This directory contains examples and reference implementations for deploying Large Language Models (LLMs) in various configurations using TensorRT-LLM.
See deployment architectures to learn about the general idea of the architecture. Note that this TensorRT-LLM version does not support all the options yet.
Note: TensorRT-LLM disaggregation does not support conditional disaggregation yet. You can only configure the deployment to always use aggregate or disaggregated serving.
- Choose a deployment architecture based on your requirements
- Configure the components as needed
- Deploy using the provided scripts
Start required services (etcd and NATS) using Docker Compose
docker compose -f deploy/docker-compose.yml up -d
Because of the known issue of C++11 ABI compatibility within the NGC pytorch container, we rebuild TensorRT-LLM from source. See here for more informantion.
Use the helper script to build a TensorRT-LLM container base image. The script uses a specific commit id from TensorRT-LLM main branch.
# TensorRT-LLM uses git-lfs, which needs to be installed in advance.
apt-get update && apt-get -y install git git-lfs
# The script uses python packages like docker-squash to squash image
# layers within trtllm base image
DEBIAN_FRONTEND=noninteractive TZ=America/Los_Angeles apt-get -y install python3 python3-pip python3-venv
./container/build_trtllm_base_image.sh
For more information see here for more details on building from source. If you already have a TensorRT-LLM container image, you can skip this step.
# On an x86 machine:
./container/build.sh --framework tensorrtllm
# On an ARM machine:
./container/build.sh --framework tensorrtllm --platform linux/arm64
This build script internally points to the base container image built with step 1. If you skipped previous step because you already have the container image available, you can run the build script with that image as a base.

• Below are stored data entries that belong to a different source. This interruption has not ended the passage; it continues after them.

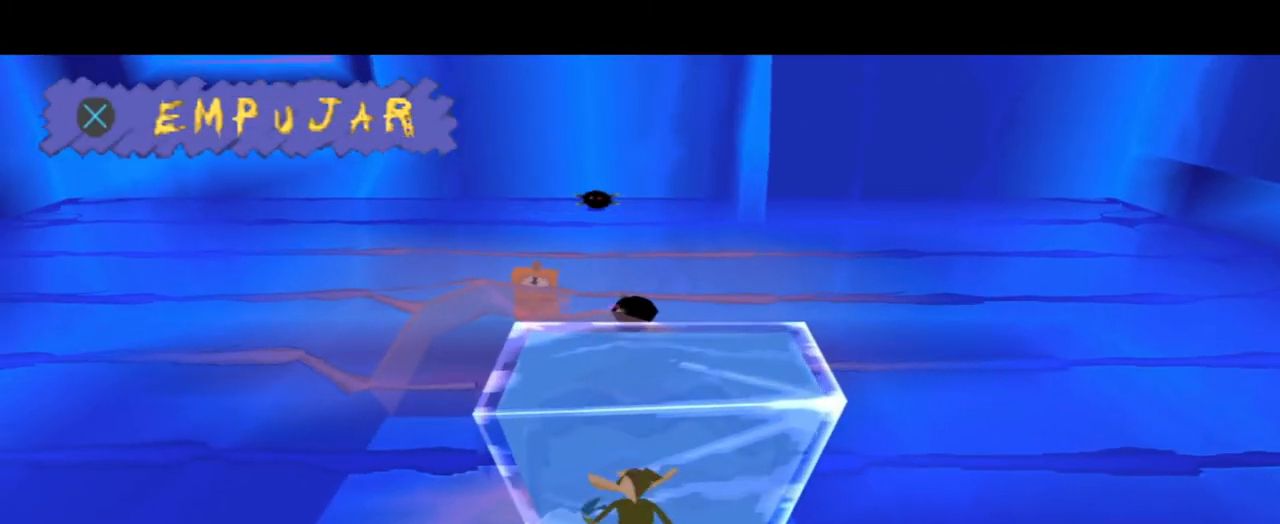
{"buttons": [], "left_stick": "center", "right_stick": "center", "events": [[33, "left_stick", "center"]]}
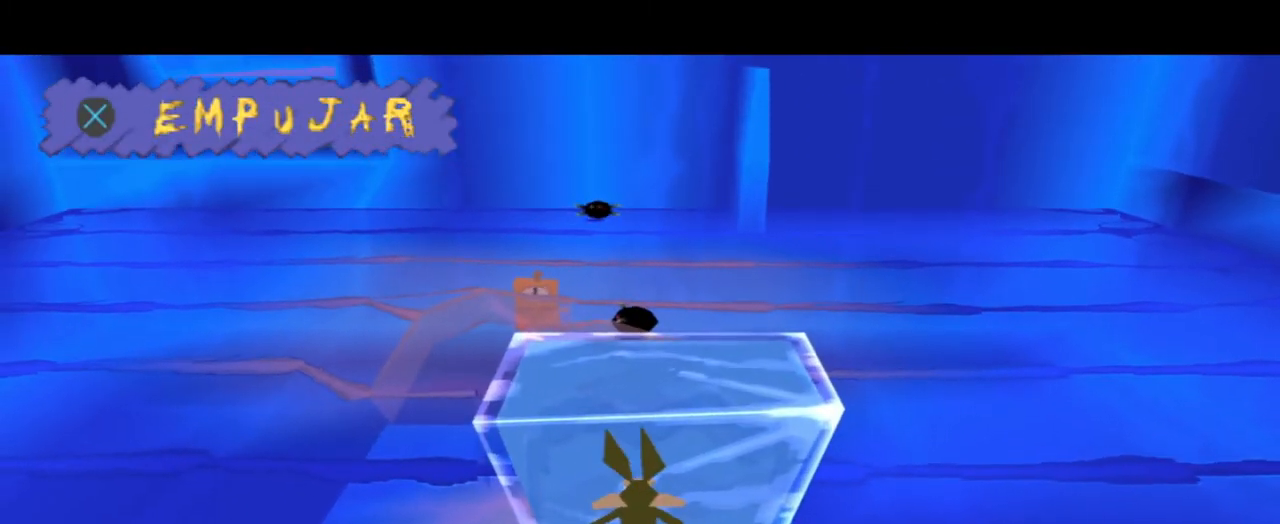
{"buttons": [], "left_stick": "center", "right_stick": "center", "events": []}
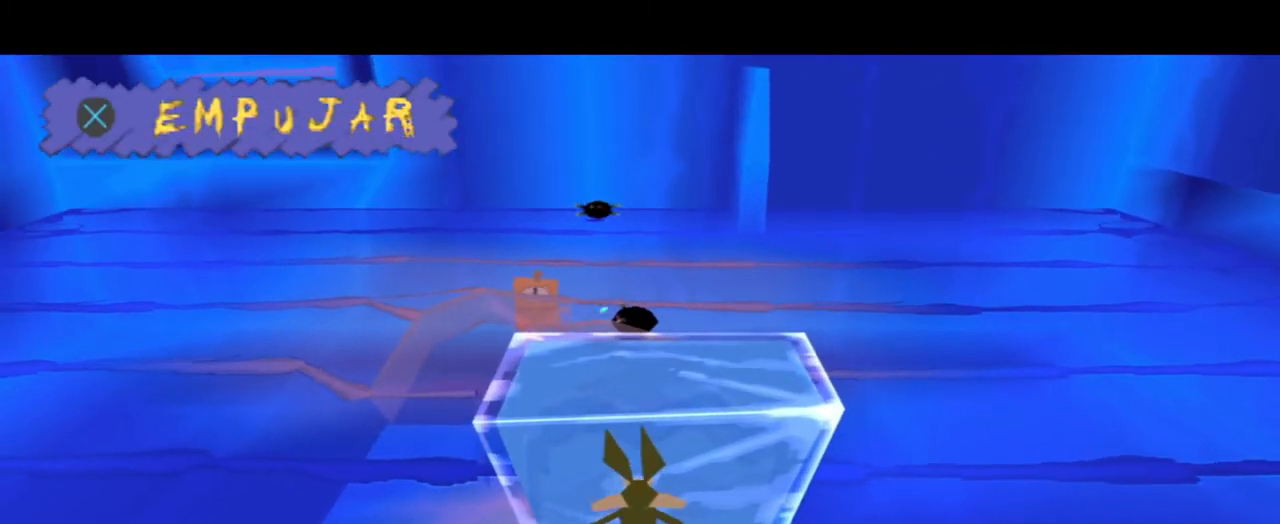
{"buttons": [], "left_stick": "center", "right_stick": "center", "events": []}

# Build dynamo image with other TRTLLM base image.
./container/build.sh --framework TENSORRTLLM --base-image <trtllm-base-image> --base-image-tag <trtllm-base-image-tag>
./container/run.sh --framework tensorrtllm -it
This figure shows an overview of the major components to deploy:
+------+ +-----------+ +------------------+ +---------------+
| HTTP |----->| processor |----->| Worker |------------>| Prefill |
| |<-----| |<-----| |<------------| Worker |
+------+ +-----------+ +------------------+ +---------------+
| ^ |
query best | | return | publish kv events
worker | | worker_id v
| | +------------------+
| +---------| kv-router |
+------------->| |
+------------------+
Note: The above architecture illustrates all the components. The final components that get spawned depend upon the chosen graph.
cd /workspace/examples/tensorrt_llm
dynamo serve graphs.agg:Frontend -f ./configs/agg.yaml
cd /workspace/examples/tensorrt_llm
dynamo serve graphs.agg_router:Frontend -f ./configs/agg_router.yaml
cd /workspace/examples/tensorrt_llm
dynamo serve graphs.disagg:Frontend -f ./configs/disagg.yaml
We are defining TRTLLM_USE_UCX_KVCACHE so that TRTLLM uses UCX for transfering the KV cache between the context and generation workers.

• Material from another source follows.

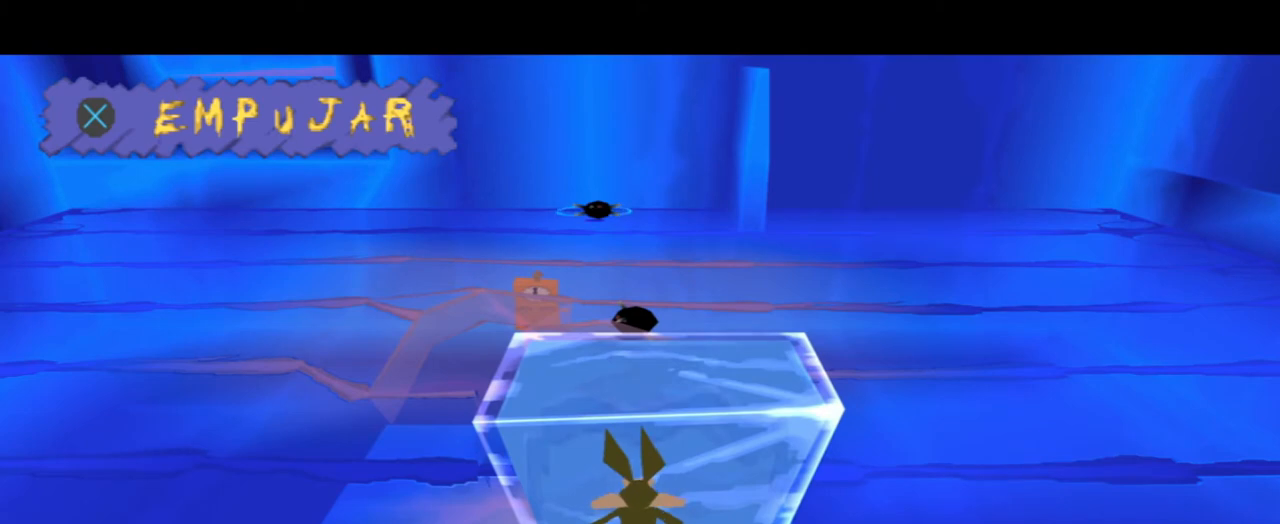
{"buttons": [], "left_stick": "center", "right_stick": "center", "events": []}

cd /workspace/examples/tensorrt_llm
dynamo serve graphs.disagg_router:Frontend -f ./configs/disagg_router.yaml
We are defining TRTLLM_USE_UCX_KVCACHE so that TRTLLM uses UCX for transfering the KV cache between the context and generation workers.
NOTE: currently disaggregated serving with KV Routing may not work due to prefix cache hit is showing 0, though when it should not.
See client section to learn how to send request to the deployment.
See close deployment section to learn about how to close the deployment.
Remaining tasks:
- Add support for the disaggregated serving.
- Add integration test coverage.
- Add instructions for benchmarking.
- Add multi-node support.
- Merge the code base with llm example to reduce the code duplication.
- Use processor from dynamo-llm framework.
- Enable NIXL integration with TensorRT-LLM once available. Currently, TensorRT-LLM uses UCX to transfer KV cache.